In Mexico, Stuart cultivated the political opposition, worked anti-drug issues, helped congressional visitors looking at NAFTA, and reported from Chiapas during the Zapatista revolt. At the State Department, he worked for the Under Secretary for Political Affairs on Latin American and African issues, backing up as his aide for Bosnia. During a yearlong Pearson Fellowship, he served on the staff of Congressman Ike Skelton studying U.S. military joint operations and education. He later traveled to Sudan and North Korea on teams negotiating to free American captives before finishing the year as an aide to Ambassador Bill Richardson, then the U.S. permanent representative to the UN. As a political officer in Ecuador, Stuart forged ties to the political opposition, indigenous leaders, military commanders, and other government and private sector leaders.
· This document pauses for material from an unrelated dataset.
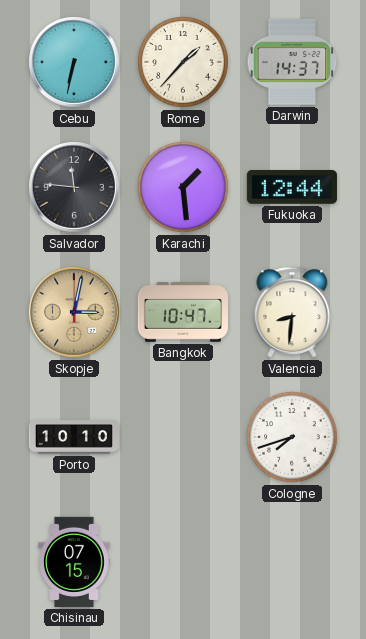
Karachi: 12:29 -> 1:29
He joined efforts to end the century-old Peru/Ecuador border conflict, helped negotiate the agreement establishing an anti-drug Forward Operating Location, and, after protests toppled Ecuador's president, he pressed for a return to civilian rule.
From 2001-2003, he served as Deputy Chief of Mission in Niger, West Africa, dealing with military mutinies, terrorist threats, and civil unrest; he mounted an outreach effort to Muslim leaders, fostered anti-terrorism cooperation, and buttressed Niger's democracy with a key food security program. He then returned to the State Department as the Deputy Director of West African Affairs in the Africa Bureau, working on the Trans-Sahara Counter Terrorism Initiative, humanitarian and development issues, and challenges to security and democratic stability.
From October 2004 to February 2005, he worked for Ambassador Negroponte in Iraq on the election process and political issues, managing pre-election political reporting from around the country and visiting reporting officers in six of our ten regional offices during the run-up to the election. On Election Day, January 30, 2005, based in Baqubah, Stuart observed voting there and in other cities of Diyala province in the Sunni Triangle.
He taught at National Defense University's Joint Forces Staff College in Norfolk, where he worked with military officer students and staff to see how America's diplomats and warriors can cooperate best to advance U.S. interests abroad.
From 2006-2008, Stuart served as Ambassador to Djibouti. His interagency U.S.G. team advanced regional economic integration, defused humanitarian crises, and promoted democratic development and regional security.